**Assignment**: Set down exactly the lines from the first line of the records through the line that contains "ring mcp: (61, 79)", and leave every picture out.

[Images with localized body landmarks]
- Opening Delimiter -

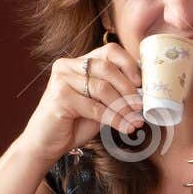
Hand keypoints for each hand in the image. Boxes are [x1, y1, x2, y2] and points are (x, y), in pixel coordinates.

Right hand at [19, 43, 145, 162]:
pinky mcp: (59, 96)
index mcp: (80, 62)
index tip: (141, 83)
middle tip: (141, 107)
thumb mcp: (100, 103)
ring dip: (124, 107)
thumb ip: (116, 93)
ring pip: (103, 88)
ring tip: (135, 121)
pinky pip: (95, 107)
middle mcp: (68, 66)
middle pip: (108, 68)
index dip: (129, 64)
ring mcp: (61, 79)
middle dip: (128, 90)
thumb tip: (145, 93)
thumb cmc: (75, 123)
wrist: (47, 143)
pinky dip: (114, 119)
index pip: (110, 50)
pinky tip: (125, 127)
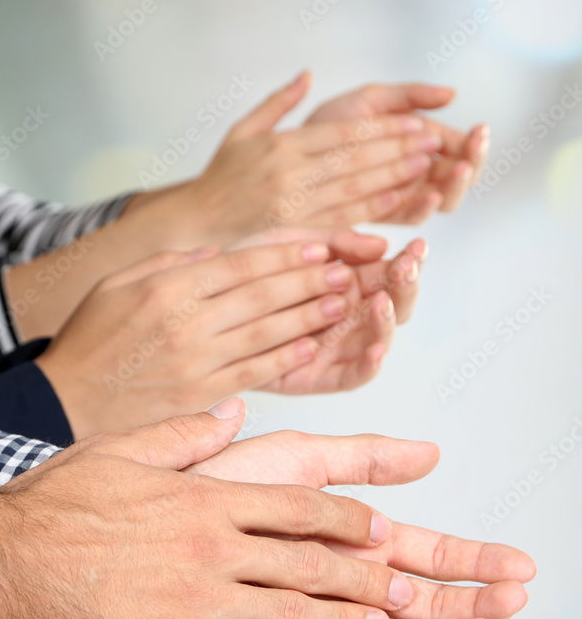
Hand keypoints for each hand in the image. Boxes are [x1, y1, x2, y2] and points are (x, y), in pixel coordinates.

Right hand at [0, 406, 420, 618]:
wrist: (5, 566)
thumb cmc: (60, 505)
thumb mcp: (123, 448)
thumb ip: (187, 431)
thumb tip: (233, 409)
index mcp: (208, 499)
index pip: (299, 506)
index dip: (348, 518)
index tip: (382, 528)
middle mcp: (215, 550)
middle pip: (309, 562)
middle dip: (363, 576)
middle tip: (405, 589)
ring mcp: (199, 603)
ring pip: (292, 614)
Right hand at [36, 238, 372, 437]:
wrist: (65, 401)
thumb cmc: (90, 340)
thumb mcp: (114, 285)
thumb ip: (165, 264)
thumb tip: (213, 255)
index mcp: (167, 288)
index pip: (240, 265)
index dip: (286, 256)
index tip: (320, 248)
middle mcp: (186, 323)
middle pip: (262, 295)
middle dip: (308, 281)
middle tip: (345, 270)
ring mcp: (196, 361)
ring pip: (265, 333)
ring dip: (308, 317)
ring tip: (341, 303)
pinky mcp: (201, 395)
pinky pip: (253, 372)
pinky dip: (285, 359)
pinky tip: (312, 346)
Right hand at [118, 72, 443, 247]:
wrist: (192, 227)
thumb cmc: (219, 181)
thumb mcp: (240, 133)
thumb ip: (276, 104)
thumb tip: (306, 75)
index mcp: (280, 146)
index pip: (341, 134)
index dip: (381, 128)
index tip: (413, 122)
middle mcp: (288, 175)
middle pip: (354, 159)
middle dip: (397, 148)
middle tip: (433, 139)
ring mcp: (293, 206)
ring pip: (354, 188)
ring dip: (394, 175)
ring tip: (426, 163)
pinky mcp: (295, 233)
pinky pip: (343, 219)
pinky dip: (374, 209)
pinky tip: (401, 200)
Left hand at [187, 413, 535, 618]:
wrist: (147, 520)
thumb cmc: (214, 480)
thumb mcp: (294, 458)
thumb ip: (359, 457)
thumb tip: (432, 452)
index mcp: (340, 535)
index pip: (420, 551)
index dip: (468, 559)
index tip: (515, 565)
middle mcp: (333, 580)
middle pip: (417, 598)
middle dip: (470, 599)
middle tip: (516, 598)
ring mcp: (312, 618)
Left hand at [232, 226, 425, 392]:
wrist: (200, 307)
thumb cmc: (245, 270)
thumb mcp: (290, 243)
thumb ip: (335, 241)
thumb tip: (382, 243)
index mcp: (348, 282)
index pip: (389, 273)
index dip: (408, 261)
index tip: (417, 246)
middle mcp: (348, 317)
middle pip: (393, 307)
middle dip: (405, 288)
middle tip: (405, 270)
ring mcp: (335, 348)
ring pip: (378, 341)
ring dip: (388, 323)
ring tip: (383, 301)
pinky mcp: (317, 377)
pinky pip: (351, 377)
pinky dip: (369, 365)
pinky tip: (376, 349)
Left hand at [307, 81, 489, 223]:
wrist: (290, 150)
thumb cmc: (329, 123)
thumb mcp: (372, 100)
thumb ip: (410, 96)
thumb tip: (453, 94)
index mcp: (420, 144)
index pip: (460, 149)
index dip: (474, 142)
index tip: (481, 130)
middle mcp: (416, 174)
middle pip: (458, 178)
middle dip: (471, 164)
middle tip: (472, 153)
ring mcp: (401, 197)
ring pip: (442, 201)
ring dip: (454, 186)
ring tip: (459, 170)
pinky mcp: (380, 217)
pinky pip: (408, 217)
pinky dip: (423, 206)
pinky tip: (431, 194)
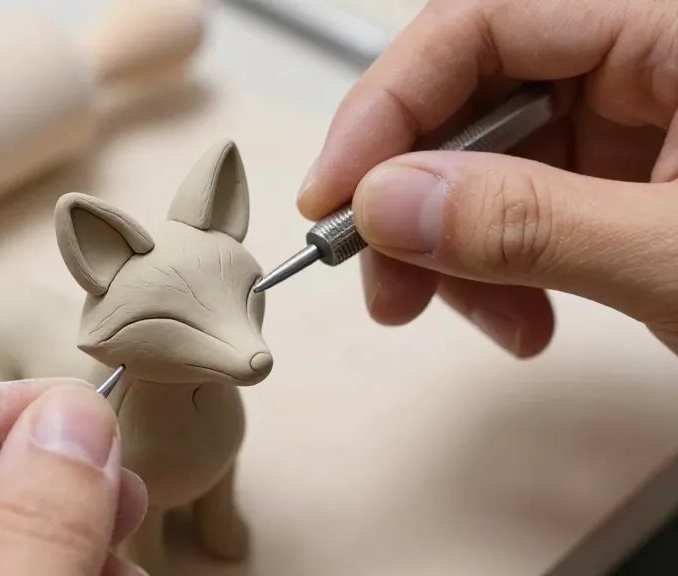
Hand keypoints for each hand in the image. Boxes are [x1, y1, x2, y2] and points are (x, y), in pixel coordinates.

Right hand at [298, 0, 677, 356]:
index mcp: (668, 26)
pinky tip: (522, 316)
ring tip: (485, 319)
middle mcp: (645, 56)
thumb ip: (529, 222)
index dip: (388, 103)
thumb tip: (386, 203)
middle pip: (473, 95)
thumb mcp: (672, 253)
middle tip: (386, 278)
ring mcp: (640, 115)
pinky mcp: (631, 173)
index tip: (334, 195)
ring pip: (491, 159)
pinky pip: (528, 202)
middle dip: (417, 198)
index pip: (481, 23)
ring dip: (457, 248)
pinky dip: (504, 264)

- Closing Delimiter -

**Solution to this exercise**:
Hand keypoints for each hand in the image. Boxes are [x1, y1, x2, y2] and points are (x, y), in pixel coordinates.

Right hand at [19, 43, 145, 162]:
pinky mcp: (59, 96)
index mcp: (80, 62)
index tip: (141, 83)
middle tip: (141, 107)
thumb mcp: (100, 103)
ring dip: (124, 107)
thumb ip: (116, 93)
ring pip: (103, 88)
ring tip: (135, 121)
pinky pip: (95, 107)
middle mcp: (68, 66)
middle pip: (108, 68)
index dip: (129, 64)
ring mcp: (61, 79)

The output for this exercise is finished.